> **Exercise requirements**: Pictures excluded, reproduce exactly the lines below from the one with "wrist: (194, 287)" through the one with "pinky mcp: (502, 343)", both included.

> **Records from a dataset**:
####################

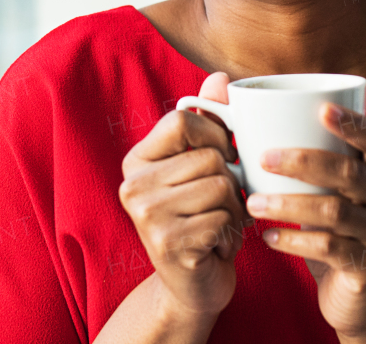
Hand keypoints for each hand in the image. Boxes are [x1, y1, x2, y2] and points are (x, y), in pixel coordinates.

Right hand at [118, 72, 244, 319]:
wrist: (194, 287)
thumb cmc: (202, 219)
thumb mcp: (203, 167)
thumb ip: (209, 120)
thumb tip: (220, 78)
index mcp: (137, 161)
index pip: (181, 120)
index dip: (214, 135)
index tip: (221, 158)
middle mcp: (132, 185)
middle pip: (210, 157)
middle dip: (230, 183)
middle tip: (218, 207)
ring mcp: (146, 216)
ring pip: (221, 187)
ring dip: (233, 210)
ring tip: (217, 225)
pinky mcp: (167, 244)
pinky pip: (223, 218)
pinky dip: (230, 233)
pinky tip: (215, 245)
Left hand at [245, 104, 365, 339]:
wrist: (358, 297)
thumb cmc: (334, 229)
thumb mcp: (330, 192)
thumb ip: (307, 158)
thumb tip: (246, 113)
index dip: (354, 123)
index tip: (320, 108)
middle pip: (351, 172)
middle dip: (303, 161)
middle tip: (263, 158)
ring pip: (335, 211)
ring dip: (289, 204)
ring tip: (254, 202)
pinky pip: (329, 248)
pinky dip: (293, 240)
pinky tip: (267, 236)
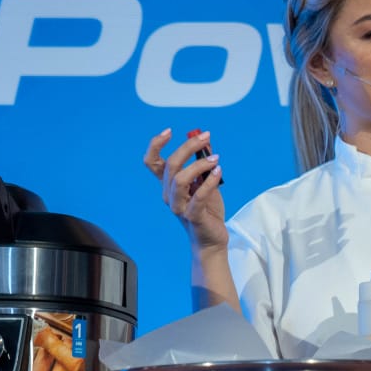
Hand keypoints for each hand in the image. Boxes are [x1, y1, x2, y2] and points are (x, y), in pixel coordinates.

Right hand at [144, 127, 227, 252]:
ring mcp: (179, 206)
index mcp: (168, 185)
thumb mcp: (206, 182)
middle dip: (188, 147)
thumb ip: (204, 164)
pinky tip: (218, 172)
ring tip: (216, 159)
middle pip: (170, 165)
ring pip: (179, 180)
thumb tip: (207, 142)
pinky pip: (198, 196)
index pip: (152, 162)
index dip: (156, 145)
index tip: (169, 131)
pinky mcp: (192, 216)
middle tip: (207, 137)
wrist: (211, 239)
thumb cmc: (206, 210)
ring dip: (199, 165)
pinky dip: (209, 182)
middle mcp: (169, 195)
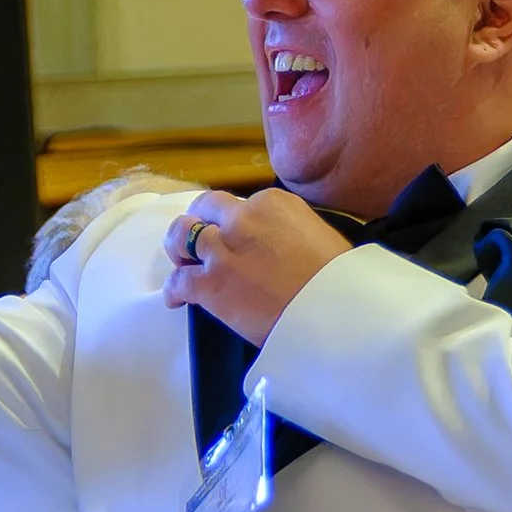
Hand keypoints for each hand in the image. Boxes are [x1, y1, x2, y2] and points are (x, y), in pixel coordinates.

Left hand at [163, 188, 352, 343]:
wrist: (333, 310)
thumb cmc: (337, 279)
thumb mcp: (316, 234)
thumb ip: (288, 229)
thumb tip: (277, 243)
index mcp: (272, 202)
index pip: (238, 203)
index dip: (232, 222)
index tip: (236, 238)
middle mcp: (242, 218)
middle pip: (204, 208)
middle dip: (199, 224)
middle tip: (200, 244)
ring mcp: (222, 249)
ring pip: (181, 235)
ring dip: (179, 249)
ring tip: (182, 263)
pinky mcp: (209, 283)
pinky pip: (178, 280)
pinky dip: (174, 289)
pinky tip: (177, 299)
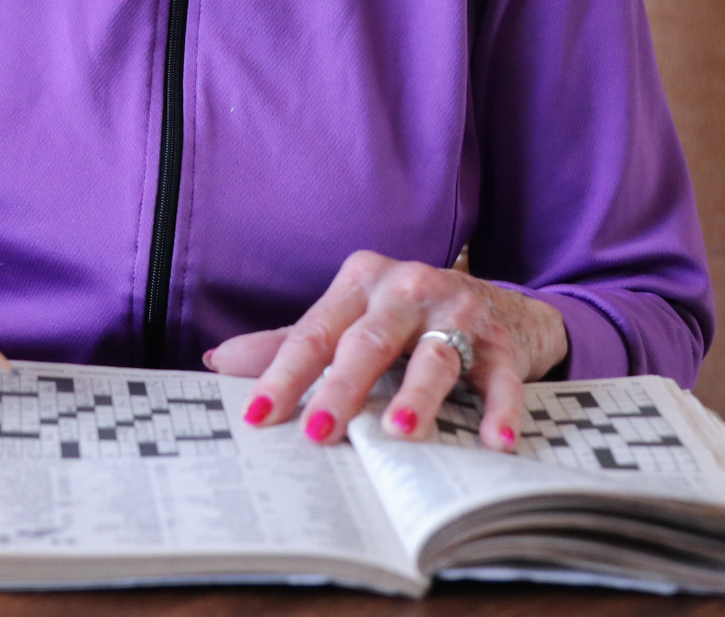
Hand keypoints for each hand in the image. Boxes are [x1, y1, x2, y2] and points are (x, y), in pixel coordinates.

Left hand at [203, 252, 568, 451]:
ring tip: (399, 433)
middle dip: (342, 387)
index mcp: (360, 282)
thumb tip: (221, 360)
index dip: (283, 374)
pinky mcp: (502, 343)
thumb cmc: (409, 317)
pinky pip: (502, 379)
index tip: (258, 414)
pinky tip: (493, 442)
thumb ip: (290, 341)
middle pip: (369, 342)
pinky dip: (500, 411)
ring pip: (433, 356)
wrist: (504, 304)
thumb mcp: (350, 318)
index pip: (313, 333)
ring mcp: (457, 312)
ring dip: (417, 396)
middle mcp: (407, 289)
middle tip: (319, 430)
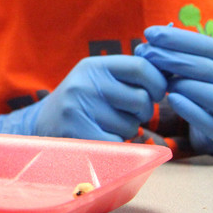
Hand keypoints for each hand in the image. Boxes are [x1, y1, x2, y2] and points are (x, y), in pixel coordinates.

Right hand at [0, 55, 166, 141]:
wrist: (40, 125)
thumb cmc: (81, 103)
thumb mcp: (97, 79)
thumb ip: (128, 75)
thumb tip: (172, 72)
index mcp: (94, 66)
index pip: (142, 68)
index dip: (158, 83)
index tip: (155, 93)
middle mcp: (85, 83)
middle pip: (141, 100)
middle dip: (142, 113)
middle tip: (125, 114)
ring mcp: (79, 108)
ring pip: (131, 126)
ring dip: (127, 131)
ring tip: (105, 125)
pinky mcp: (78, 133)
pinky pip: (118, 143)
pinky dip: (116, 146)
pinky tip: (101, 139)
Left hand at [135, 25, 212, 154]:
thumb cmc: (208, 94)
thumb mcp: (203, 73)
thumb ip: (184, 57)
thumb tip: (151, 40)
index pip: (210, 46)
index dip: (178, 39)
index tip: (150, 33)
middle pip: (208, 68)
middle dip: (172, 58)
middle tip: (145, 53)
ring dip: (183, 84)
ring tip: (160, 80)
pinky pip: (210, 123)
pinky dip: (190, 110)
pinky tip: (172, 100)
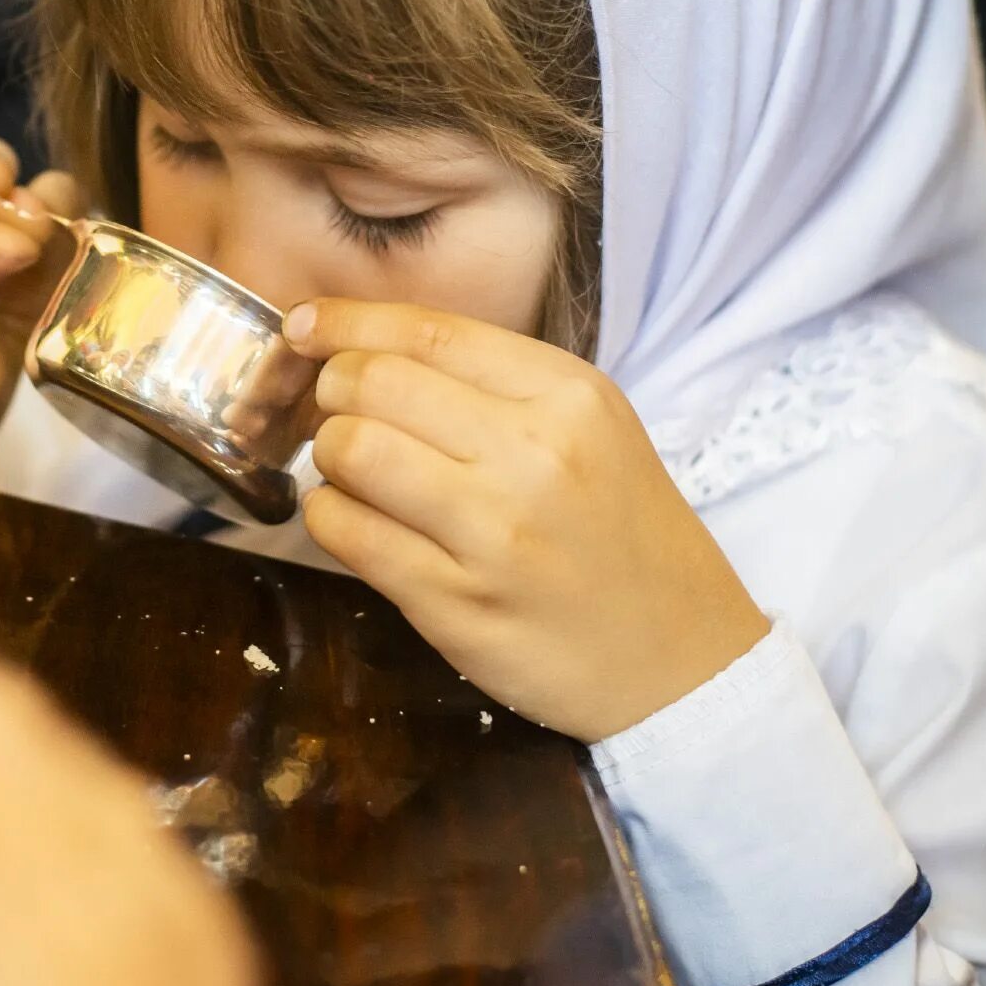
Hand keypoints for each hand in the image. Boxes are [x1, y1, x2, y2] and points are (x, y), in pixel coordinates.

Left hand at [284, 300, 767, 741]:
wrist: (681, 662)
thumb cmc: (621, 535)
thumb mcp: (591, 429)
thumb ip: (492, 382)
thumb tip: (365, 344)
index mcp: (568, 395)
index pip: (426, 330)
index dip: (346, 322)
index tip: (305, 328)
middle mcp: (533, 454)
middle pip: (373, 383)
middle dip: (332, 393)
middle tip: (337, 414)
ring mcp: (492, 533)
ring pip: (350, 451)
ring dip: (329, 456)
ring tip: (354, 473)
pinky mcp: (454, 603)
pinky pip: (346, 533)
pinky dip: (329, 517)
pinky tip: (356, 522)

####################

> **Exercise output**:
wrist: (194, 287)
thumb cmc: (202, 219)
thumb mcp: (203, 167)
thumb ip: (209, 120)
thumb tip: (220, 78)
index mcp: (137, 161)
index pip: (181, 120)
index dip: (214, 135)
index tip: (221, 158)
middle mcp: (132, 185)
middle pip: (210, 157)
middle dip: (230, 183)
middle tip: (218, 207)
ring mcp: (146, 216)
ring pip: (221, 187)
ring dip: (233, 210)
ring tip: (217, 225)
pinky mcp: (167, 244)
pinky pip: (223, 218)
pinky dip: (230, 233)
pinky tip: (215, 245)
Left hand at [245, 104, 365, 339]:
wrist: (358, 297)
thumb cmc: (334, 229)
thumb mcp: (330, 192)
thumb ip: (307, 158)
thumb tip: (246, 113)
index dip: (354, 123)
index tip: (320, 108)
middle pip: (351, 172)
middle dip: (303, 161)
middle tip: (263, 158)
ring pip: (335, 211)
ring dip: (289, 204)
ring tip: (254, 202)
pinky pip: (329, 248)
pinky dip: (293, 240)
pinky tip: (267, 236)
Hand keypoints for each hand in the image. Boxes are [x1, y1, x2, y2] and points are (x, y), in pixel coordinates.

Right hand at [144, 127, 227, 252]:
ring mcp: (179, 206)
index mcp: (168, 185)
thumb mcp: (206, 182)
middle dip: (188, 147)
thumb ip: (204, 164)
pinky tip: (218, 172)
ring tip: (216, 159)
middle pip: (170, 165)
ring pip: (179, 180)
thumb tip: (207, 142)
pinky pip: (198, 196)
index pip: (152, 162)
index dip: (156, 145)
index tip: (169, 131)
pinky mcp: (192, 216)
middle tip: (207, 137)
wrist: (211, 239)
thumb cmc: (206, 210)
ring dip: (199, 165)
pinky dip: (209, 182)
middle mcp: (169, 195)
Hand keypoints for each hand in the image. Boxes are [x1, y1, x2, y2] and points are (x, y), in pixel coordinates.

Left hand at [163, 188, 352, 343]:
wrist: (333, 310)
thumb cmc: (337, 279)
thumb mcp: (316, 234)
thumb ip: (288, 229)
thumb tip: (277, 243)
index mcp: (272, 202)
index pip: (238, 203)
index dip: (232, 222)
index tip: (236, 238)
middle mcp: (242, 218)
middle pip: (204, 208)
middle dip: (199, 224)
middle tip: (200, 244)
ring mcp: (222, 249)
ring pip: (181, 235)
ring dip: (179, 249)
ring tip: (182, 263)
pinky mcp: (209, 283)
pinky pip: (178, 280)
pinky dip: (174, 289)
pinky tip: (177, 299)
Hand keypoints for each hand in the image. Boxes are [x1, y1, x2, y2] and points are (x, y), in pixel coordinates.

Left hand at [203, 252, 568, 451]:
ring tip: (399, 433)
middle dip: (342, 387)
index mcp: (360, 282)
thumb tip: (221, 360)
index dip: (283, 374)
pinky mcp: (502, 343)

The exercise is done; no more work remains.